◆ EXERCISE DIRECTIONS:
Rewrite the part that opens with the line containing "left hip: (314, 191, -3)" and runs through the last line, keeping each line whole. Increase by 134 every number in the point answers (the x, y and depth values).

◆ Lines held in a dataset:
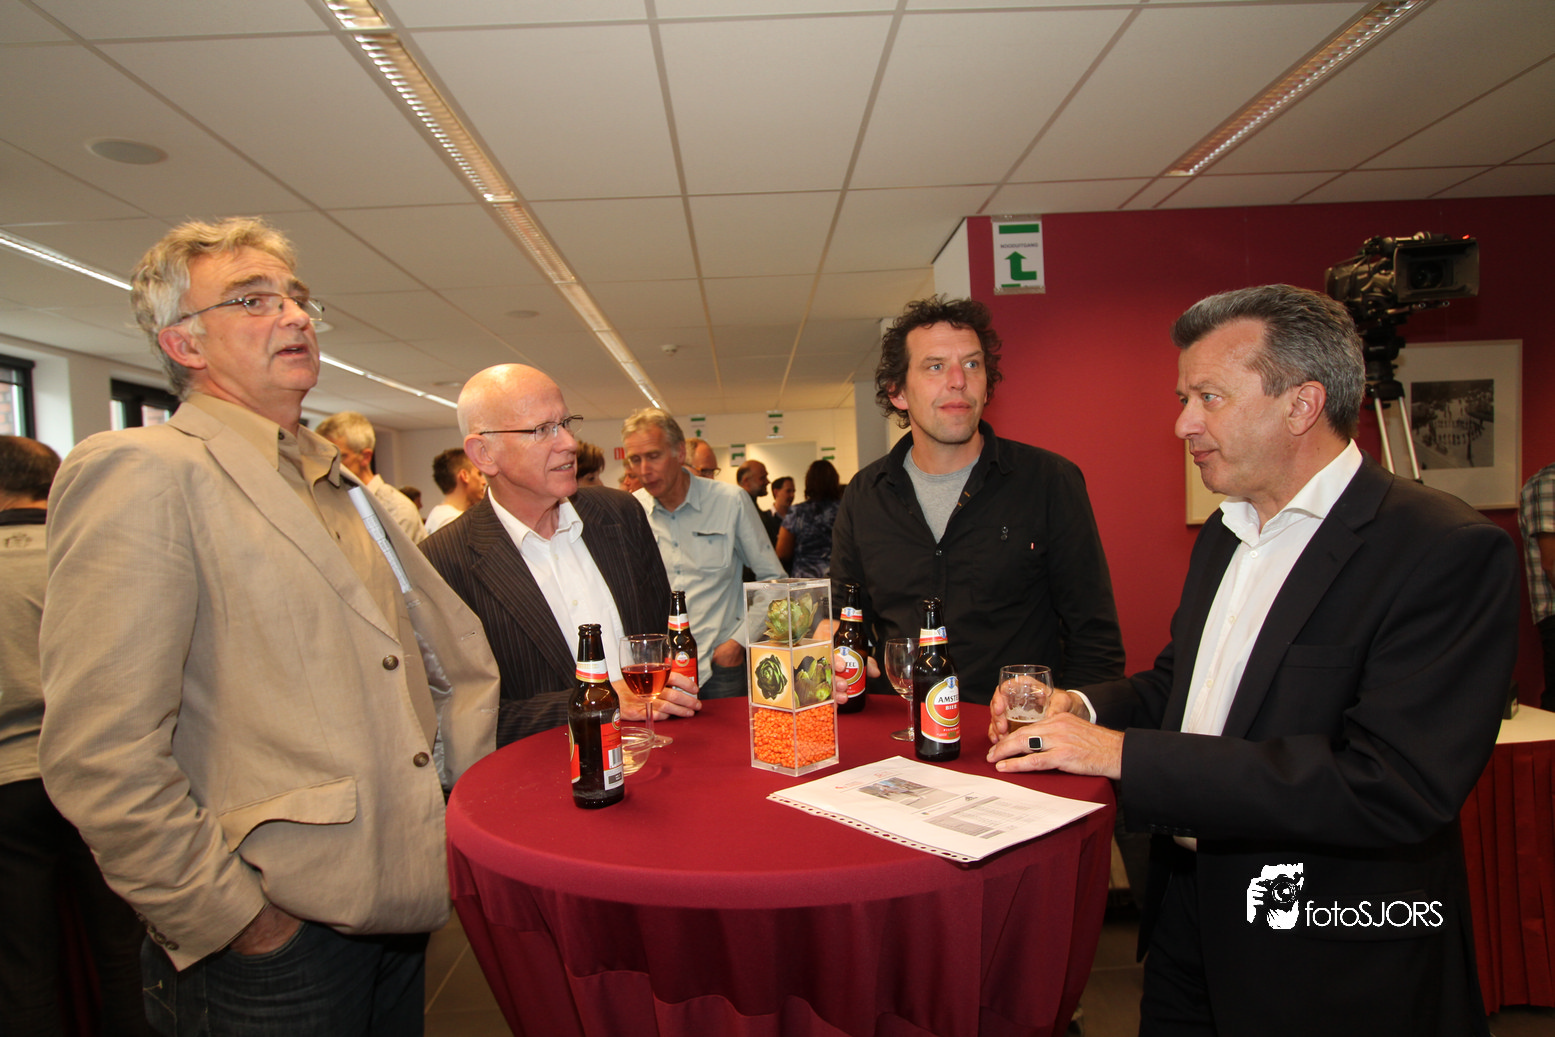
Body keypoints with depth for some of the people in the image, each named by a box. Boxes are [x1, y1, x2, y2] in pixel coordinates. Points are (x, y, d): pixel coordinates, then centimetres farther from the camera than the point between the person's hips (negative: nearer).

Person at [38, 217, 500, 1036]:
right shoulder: (142, 472, -12)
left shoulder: (342, 487, 12)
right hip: (275, 940, -7)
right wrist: (232, 923, -14)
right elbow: (101, 756, -19)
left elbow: (457, 647, 17)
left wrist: (461, 785, 6)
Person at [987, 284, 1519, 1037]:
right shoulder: (1222, 536, 6)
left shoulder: (1446, 550, -19)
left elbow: (1394, 786, -29)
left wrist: (1124, 754, -28)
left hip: (1334, 975, -6)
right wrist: (1082, 707, -6)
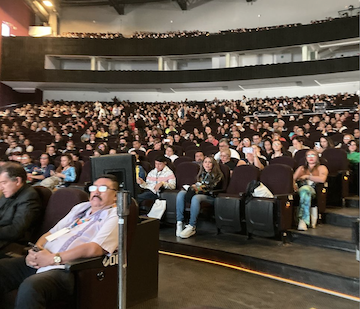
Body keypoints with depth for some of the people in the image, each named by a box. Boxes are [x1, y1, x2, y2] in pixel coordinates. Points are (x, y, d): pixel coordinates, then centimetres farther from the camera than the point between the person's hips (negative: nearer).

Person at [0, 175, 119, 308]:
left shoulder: (115, 216, 0)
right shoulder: (80, 207, 24)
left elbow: (95, 248, -15)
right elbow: (50, 233, 22)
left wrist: (54, 258, -13)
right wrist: (36, 250, 1)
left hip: (66, 268, -8)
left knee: (29, 287, -33)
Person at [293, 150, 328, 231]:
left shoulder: (321, 168, 19)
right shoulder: (301, 168, 31)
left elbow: (322, 179, -3)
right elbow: (293, 178, 15)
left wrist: (307, 176, -2)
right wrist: (294, 185, -7)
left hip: (314, 191, -3)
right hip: (300, 190, 3)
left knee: (305, 189, -38)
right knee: (305, 189, -36)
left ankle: (303, 220, -45)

◆ RESPONSE TO THE EXERCISE:
left hip: (448, 325, 131)
right hip: (434, 324, 137)
left knee: (439, 323, 96)
right knee: (439, 323, 98)
left ankle: (437, 354, 89)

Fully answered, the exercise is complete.